MATERIAL SHOWN:

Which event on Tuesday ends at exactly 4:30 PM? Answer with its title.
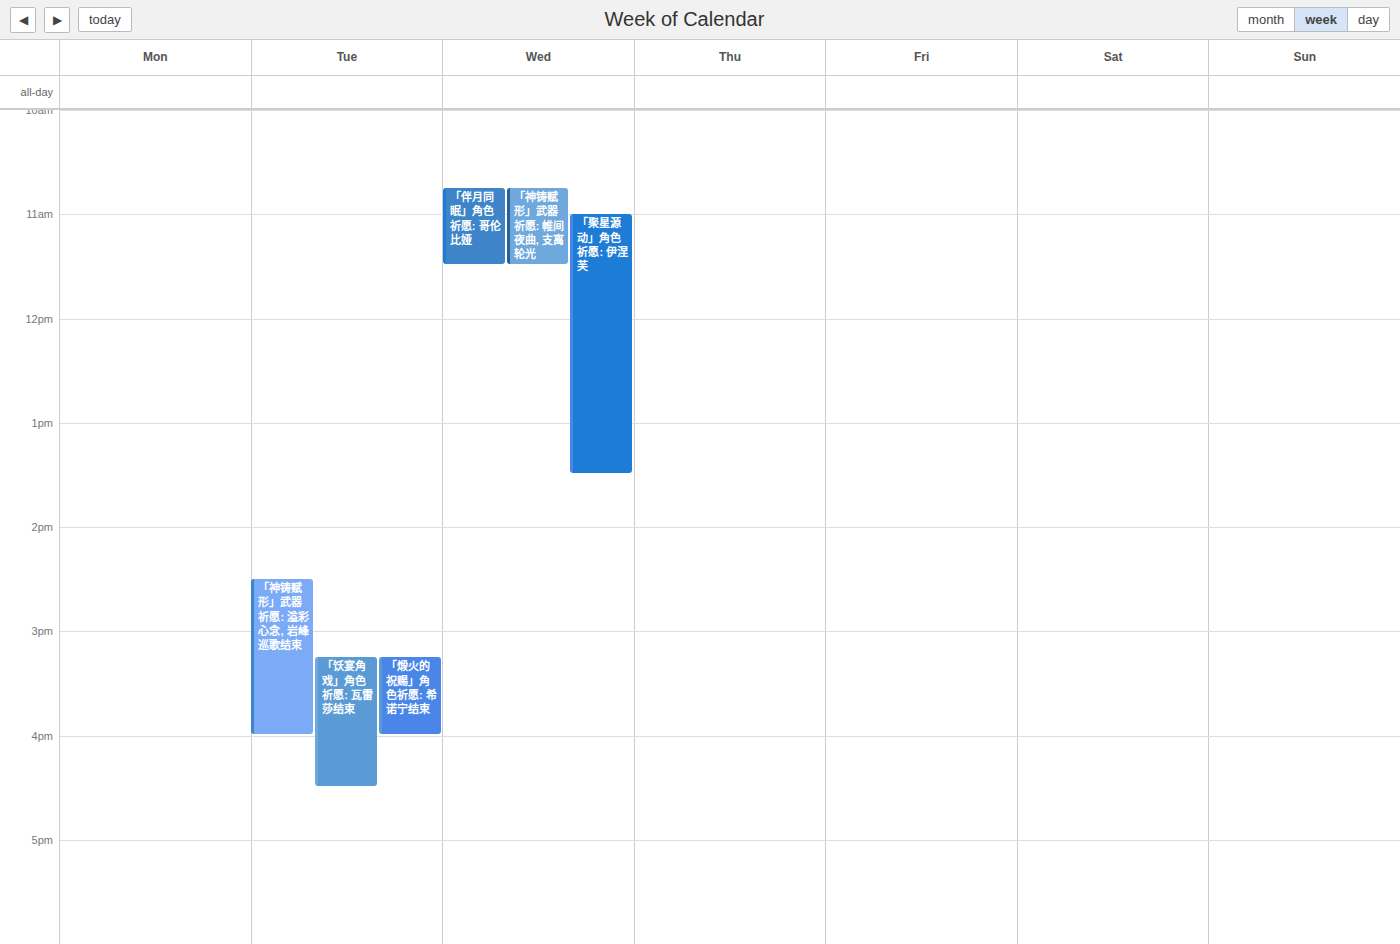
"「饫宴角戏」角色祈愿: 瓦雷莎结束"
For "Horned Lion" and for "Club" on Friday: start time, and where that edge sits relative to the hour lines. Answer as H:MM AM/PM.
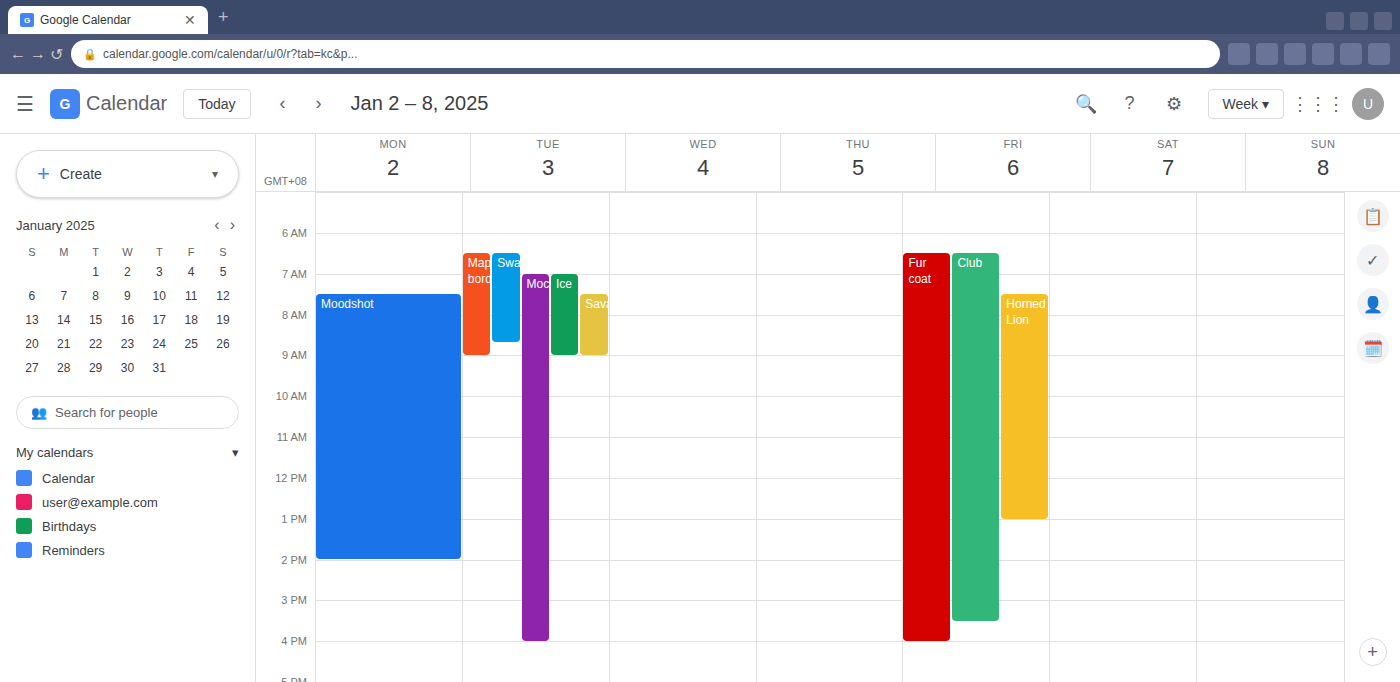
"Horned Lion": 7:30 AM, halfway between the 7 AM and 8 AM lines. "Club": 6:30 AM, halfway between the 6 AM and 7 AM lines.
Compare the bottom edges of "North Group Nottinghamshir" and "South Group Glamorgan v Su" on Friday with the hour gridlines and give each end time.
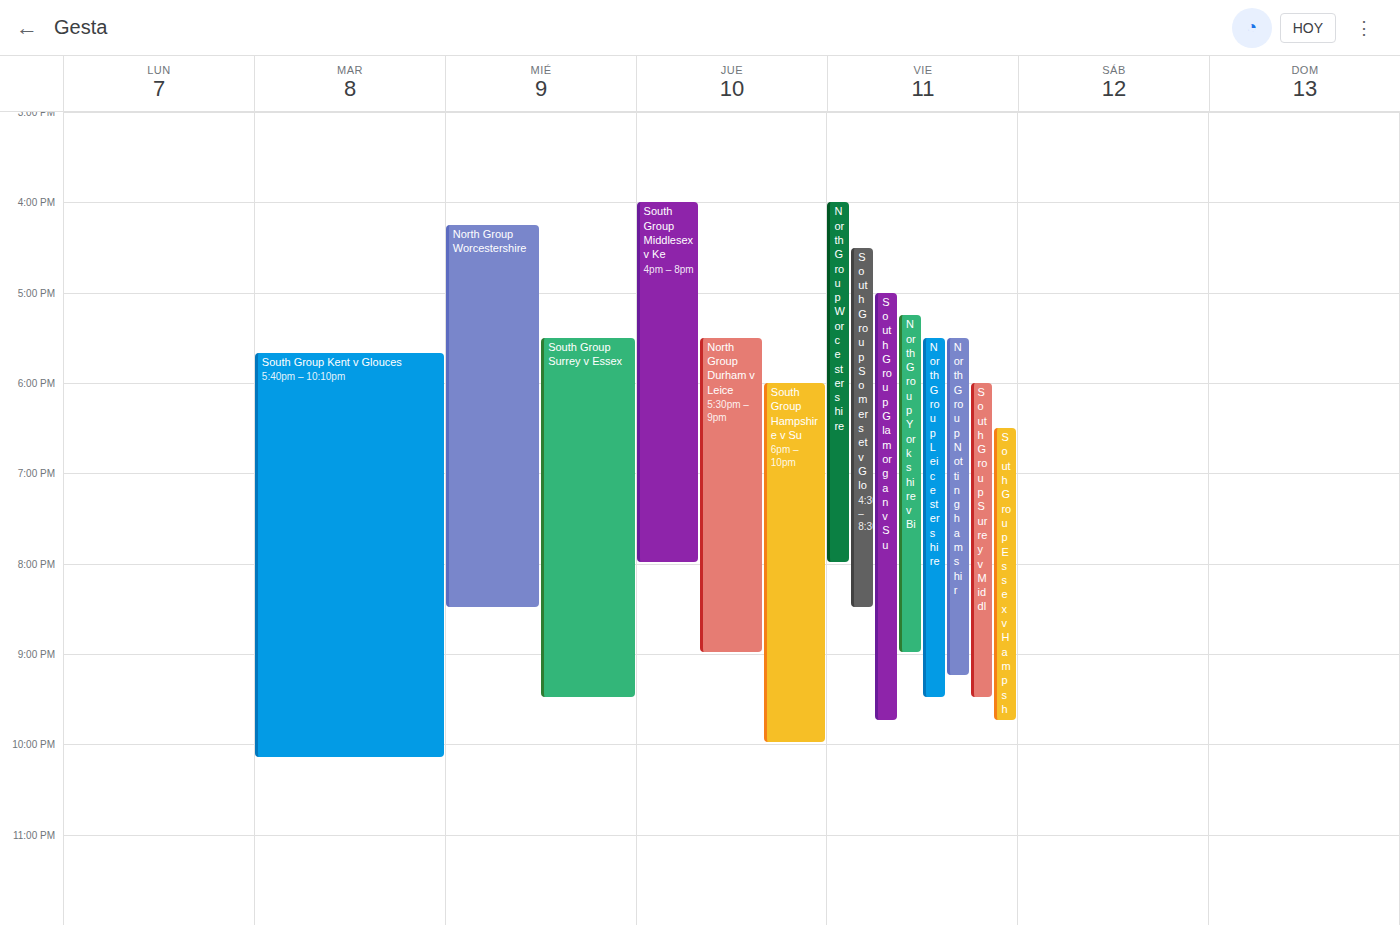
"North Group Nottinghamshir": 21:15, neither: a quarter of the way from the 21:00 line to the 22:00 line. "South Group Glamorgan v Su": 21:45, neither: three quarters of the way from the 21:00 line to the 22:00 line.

AIM OF THE TASK:
Render the stretch of the entries from the line containing "Compare the bottom" through the last entry as a numbered list, omitting blank lines. Leave the pictures out of your answer.

RESULT FOR THIS TASK:
1. Compare the bottom edges of "North Group Nottinghamshir" and "South Group Glamorgan v Su" on Friday with the hour gridlines and give each end time.
2. "North Group Nottinghamshir": 21:15, neither: a quarter of the way from the 21:00 line to the 22:00 line. "South Group Glamorgan v Su": 21:45, neither: three quarters of the way from the 21:00 line to the 22:00 line.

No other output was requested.